Quoted text:
-- start --

Every part of your lower body is involved in climbing stairs — the big muscles like the quadriceps, hamstrings and glutes, which power most of the movement, plus the muscles in your ankles and toes, which are essential when you push off each foot.
The exercises below strengthen and increase mobility in all of these areas. Plus, they'll challenge your balance in a safe way so that you feel steady and ready to tackle any set of stairs that comes your way.
Move 1: Air Squat
The air squat is a foundational movement in any exercise program, Delegas says. "It targets every muscle of the lower body in a way that can simultaneously improve the range of motion of each major joint, like the hips, knees and ankles."
- Stand with your feet between hip- and shoulder-width apart and your toes facing forward or outward slightly.
- Keeping your feet flat on the floor and your back straight, brace your core and push your hips back and down until your thighs are parallel to the ground, or as low as you can comfortably go while still maintaining a flat back.
- Pause here for a brief moment, and then drive through your heels to stand back up.
Modifications
If you have a hard time getting low enough or feel pressure in the front of your knees, place a chair behind you and sit lightly on it with each rep. This can help train the right hip hinge pattern that puts more of the work into your glutes.

-- end --

Written tasks:
A. Answer these questions from the text on exercises for climbing stairs:
(i) Which big muscles power most of the movement when climbing stairs?
(ii) Who calls the air squat a foundational movement in any exercise program?
(iii) What does the text suggest doing if you feel pressure in the front of your knees during the squat?
B. Does each statement agree with the text on exercises for climbing stairs? Answer yes or no and quote the words that decide it.
(i) The muscles in the ankles and toes matter when pushing off each foot.
(ii) To stand back up from the air squat, you drive through your toes.
(iii) For the air squat, your feet should be set wider than shoulder-width apart.

(Entries taken from a collection)
-- start --

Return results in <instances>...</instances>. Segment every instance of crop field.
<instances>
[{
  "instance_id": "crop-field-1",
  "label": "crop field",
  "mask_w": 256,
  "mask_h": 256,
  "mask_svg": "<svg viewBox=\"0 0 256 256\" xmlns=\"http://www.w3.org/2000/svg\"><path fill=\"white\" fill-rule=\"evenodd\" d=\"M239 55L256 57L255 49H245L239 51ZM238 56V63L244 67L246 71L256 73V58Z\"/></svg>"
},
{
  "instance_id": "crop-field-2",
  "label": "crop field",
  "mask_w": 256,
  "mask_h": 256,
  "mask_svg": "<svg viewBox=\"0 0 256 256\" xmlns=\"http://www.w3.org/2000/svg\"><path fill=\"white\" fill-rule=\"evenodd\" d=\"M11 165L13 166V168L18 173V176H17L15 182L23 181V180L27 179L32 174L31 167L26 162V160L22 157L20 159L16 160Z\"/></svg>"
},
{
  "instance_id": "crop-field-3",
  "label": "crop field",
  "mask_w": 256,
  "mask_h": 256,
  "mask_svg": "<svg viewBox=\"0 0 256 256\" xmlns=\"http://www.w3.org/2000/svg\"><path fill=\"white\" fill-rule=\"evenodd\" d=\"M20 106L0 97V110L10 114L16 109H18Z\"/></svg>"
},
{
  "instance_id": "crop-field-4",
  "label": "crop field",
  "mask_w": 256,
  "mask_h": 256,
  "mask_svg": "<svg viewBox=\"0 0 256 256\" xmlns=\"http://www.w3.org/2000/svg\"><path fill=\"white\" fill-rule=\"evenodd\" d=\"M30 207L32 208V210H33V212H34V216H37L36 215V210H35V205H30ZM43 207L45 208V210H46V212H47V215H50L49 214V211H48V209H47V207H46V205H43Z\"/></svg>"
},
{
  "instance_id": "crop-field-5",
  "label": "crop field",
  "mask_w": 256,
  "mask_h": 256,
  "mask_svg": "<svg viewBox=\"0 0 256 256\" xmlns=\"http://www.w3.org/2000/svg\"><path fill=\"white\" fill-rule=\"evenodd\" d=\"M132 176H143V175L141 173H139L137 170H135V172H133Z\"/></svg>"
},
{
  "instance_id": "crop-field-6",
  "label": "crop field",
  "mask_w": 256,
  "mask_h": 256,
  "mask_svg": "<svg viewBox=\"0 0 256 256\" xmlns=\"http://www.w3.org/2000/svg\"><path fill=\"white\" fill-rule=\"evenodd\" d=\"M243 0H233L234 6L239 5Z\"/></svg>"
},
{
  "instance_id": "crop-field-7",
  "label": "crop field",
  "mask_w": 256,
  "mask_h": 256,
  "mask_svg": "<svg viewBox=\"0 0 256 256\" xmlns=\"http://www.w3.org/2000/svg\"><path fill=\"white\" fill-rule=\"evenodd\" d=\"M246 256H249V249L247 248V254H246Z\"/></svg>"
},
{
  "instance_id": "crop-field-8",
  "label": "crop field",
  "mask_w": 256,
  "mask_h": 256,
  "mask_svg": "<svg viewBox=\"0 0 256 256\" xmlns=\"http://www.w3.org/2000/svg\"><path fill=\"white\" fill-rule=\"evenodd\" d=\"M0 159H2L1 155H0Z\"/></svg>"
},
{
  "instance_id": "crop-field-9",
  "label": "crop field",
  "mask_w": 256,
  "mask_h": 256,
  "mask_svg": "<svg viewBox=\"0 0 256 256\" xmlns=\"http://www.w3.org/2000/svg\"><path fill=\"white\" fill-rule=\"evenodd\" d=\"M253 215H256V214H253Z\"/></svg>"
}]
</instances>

-- end --
-- start --

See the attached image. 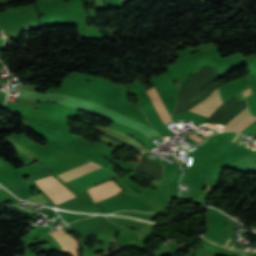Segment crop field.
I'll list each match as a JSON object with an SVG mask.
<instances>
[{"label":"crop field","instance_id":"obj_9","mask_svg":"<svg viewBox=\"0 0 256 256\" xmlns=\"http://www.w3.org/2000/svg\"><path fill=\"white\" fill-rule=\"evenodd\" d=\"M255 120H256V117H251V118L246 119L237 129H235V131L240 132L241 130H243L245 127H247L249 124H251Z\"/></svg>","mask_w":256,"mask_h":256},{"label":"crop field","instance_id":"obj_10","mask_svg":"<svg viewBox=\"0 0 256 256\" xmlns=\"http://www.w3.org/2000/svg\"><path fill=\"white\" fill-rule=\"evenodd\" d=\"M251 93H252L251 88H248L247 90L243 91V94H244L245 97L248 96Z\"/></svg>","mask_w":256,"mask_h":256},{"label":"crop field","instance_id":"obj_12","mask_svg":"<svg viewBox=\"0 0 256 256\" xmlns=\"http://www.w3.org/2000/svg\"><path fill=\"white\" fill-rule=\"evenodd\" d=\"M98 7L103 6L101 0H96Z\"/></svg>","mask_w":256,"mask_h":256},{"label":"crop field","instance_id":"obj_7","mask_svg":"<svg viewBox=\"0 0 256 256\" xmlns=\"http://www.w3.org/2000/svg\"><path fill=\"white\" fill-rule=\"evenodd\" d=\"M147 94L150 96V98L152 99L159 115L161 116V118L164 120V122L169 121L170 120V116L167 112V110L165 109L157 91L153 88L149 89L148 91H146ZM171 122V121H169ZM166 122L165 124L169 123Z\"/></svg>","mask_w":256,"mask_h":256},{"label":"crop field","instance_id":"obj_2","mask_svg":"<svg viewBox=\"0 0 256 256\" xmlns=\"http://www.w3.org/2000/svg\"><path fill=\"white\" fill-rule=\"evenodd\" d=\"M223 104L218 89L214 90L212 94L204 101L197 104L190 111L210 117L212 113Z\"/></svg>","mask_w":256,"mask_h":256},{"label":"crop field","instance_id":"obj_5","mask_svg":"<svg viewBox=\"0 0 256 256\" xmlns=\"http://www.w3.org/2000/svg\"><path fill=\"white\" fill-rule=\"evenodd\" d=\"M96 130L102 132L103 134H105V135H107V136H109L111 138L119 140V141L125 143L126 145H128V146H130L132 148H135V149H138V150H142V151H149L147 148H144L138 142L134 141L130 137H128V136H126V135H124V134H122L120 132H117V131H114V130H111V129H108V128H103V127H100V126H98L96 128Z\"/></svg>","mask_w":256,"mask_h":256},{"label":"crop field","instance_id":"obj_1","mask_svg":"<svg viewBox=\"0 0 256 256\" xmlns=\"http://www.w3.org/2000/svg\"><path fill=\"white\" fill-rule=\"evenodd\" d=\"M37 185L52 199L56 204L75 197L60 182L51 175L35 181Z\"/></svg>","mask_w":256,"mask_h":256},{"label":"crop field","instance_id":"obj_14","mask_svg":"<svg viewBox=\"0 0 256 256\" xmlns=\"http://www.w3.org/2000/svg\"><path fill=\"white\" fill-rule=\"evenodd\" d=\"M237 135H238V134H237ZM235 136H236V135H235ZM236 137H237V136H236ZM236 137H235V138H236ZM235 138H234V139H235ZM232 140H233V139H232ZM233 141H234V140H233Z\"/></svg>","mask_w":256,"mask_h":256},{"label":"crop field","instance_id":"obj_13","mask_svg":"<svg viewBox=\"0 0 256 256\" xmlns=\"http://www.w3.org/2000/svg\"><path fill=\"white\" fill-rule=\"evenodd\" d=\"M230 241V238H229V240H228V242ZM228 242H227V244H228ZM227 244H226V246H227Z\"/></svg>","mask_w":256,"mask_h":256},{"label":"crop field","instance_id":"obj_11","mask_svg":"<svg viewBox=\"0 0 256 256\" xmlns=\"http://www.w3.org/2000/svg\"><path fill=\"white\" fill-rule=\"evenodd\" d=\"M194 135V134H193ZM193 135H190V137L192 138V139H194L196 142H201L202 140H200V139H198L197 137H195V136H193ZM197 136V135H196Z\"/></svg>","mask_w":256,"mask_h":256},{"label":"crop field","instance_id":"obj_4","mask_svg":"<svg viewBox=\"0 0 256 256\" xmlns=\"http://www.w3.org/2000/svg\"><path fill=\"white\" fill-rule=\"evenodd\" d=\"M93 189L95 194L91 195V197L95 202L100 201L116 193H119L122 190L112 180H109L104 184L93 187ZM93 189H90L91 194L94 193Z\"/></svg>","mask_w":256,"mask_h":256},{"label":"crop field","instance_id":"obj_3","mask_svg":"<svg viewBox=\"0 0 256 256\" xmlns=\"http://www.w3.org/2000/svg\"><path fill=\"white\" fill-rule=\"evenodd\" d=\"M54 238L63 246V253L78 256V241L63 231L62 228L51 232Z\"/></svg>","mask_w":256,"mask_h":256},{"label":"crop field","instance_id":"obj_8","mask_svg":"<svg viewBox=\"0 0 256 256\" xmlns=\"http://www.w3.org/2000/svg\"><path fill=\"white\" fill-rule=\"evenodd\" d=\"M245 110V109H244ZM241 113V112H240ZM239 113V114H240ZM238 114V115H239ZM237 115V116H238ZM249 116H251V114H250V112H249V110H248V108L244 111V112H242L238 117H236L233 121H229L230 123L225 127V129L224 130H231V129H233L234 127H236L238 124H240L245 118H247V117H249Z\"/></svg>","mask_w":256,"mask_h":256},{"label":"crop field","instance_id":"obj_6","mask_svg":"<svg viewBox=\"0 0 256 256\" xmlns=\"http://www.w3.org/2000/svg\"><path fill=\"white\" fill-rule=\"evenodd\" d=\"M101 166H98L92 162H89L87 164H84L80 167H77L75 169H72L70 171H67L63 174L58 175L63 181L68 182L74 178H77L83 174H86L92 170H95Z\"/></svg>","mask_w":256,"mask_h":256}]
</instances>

-- end --

The responses:
A.
(i) The quadriceps, hamstrings and glutes.
(ii) Delegas.
(iii) Place a chair behind you and sit lightly on it with each rep.

B.
(i) Yes: "which are essential when you push off each foot"
(ii) No: "drive through your heels to stand back up"
(iii) No: "Stand with your feet between hip- and shoulder-width apart"